The Dirty Dozen
I had this information in my Hug Me! I’m Organic! post, but I keep wanting to have a list to which I could refer. So, I thought I make it a separate, easy to find post.
The Environmental Working Group (EWG) performed more than 43,000 tests for pesticides on various types of produce in thousands of samplings. Their computer analysis revealed that consumers could reduce their exposure to pesticides by almost 90 percent by avoiding just the most contaminated fruits and vegetables. They came up with a list of the most pesticide-laden produce varieties.
As you look at this list, realize that it’s not just the whole apple that you can purchase in the produce section. Consider apple juice as well. Read labels and realize what you’re buying.
- Sweet Bell Peppers
- Grapes (imported)
There are other produce types for which it is fairly unnecessary to pay more for organic. These foods regularly test clean of pesticides and either have a hard outer skin or don’t retain pesticides well, if at all.
- Sweet Corn – frozen
- Sweet Peas – frozen
In other words, it may pay in health benefits to buy Organic peaches, but you get almost no benefit from paying extra for Organic bananas.

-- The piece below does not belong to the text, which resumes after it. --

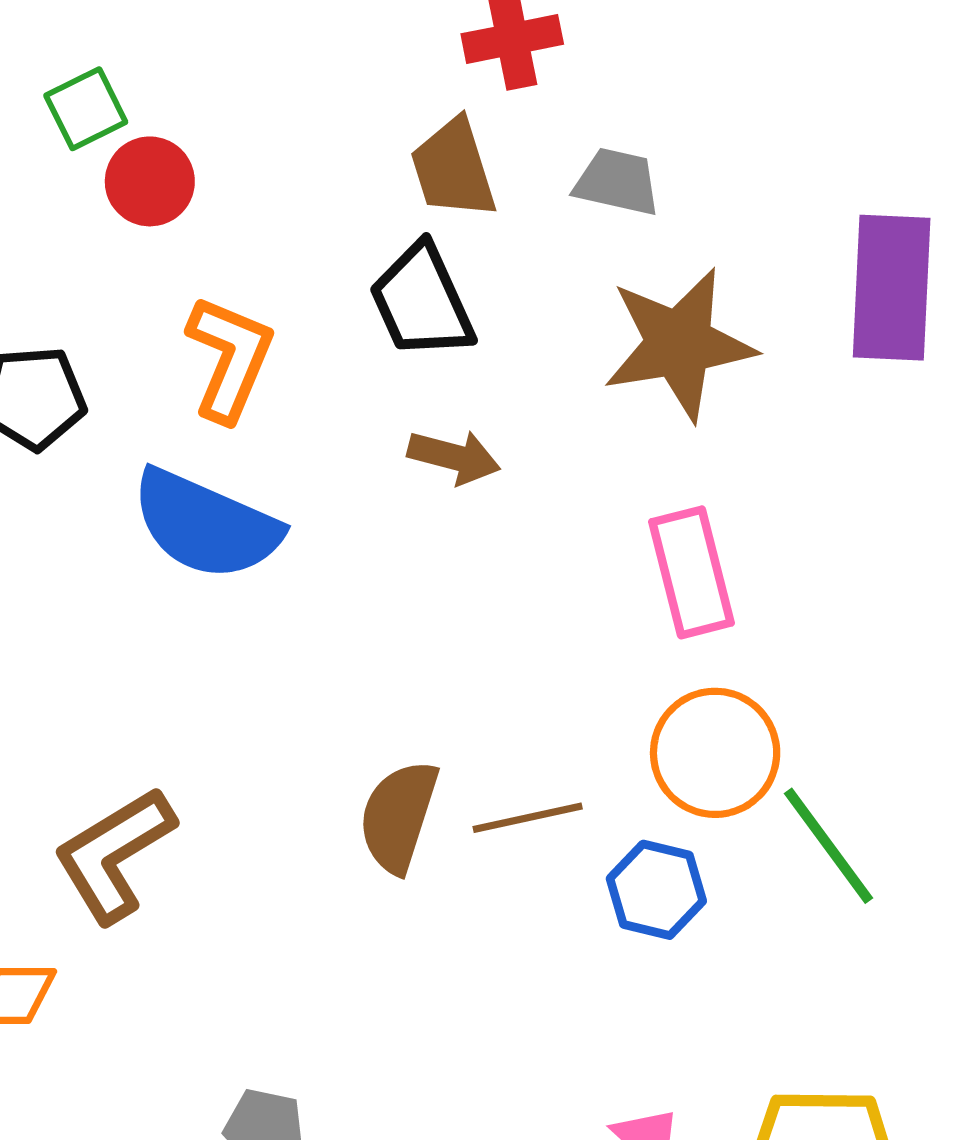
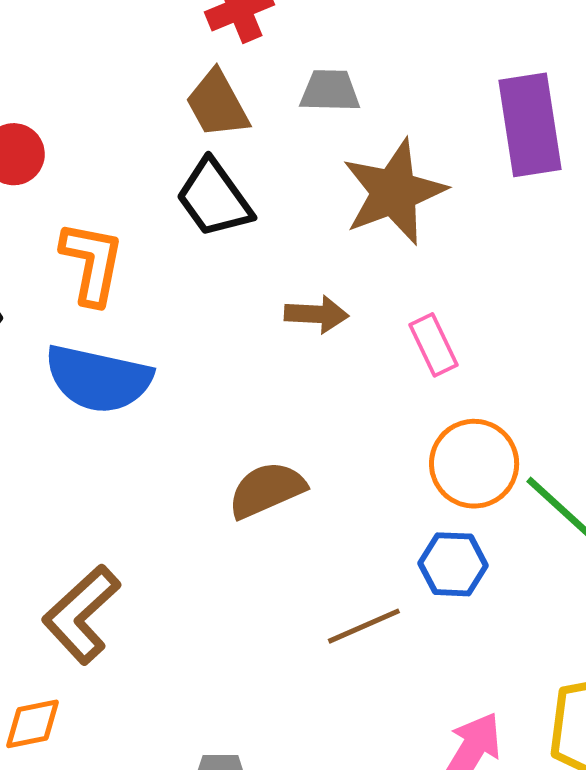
brown arrow: (454, 457) -> (317, 314), moved
pink rectangle: (692, 572) -> (434, 345), size x0.7
brown semicircle: (398, 816) -> (267, 490), moved, turned 60
brown line: (528, 818) -> (364, 626), moved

That said, corn is such a product of genetically modified food (GMO’s) that I couldn’t even find organic corn seed until I went to Whole Foods and paid $2.30 per pack of 16 seeds. So, even though they test low on the pesticide list, we don’t purchase any corn product unless it’s organic – because GMO’s cannot be found in foods labeled organic.
The most common genetically modified foods are:
- soybeans (which are everywhere – read labels and you’ll see “soy” in almost everything that’s processed – even simple “vegetable oil” is actually “soybean oil”)
- corn (which also means any kind of corn sweetener, corn flour, corn meal, etc. Start reading labels and look for “high fructose corn syrup” and you’ll be amazed at how often corn is in your products!)
- rapeseed oil
- milk (rBGH, or recombinant bovine growth hormone is created from genetically modified bacteria, makes cows produce more milk. Milk from cows treated with rBGH is banned in the European Union and Australia, but it’s legal in the United States, and there are no FDA requirements about labeling milk as coming from rBGH cows.)
If a food is found in the “dirty dozen” or the common genetically modified list, I only purchase organic. Otherwise, I’m really not as strict about it as some.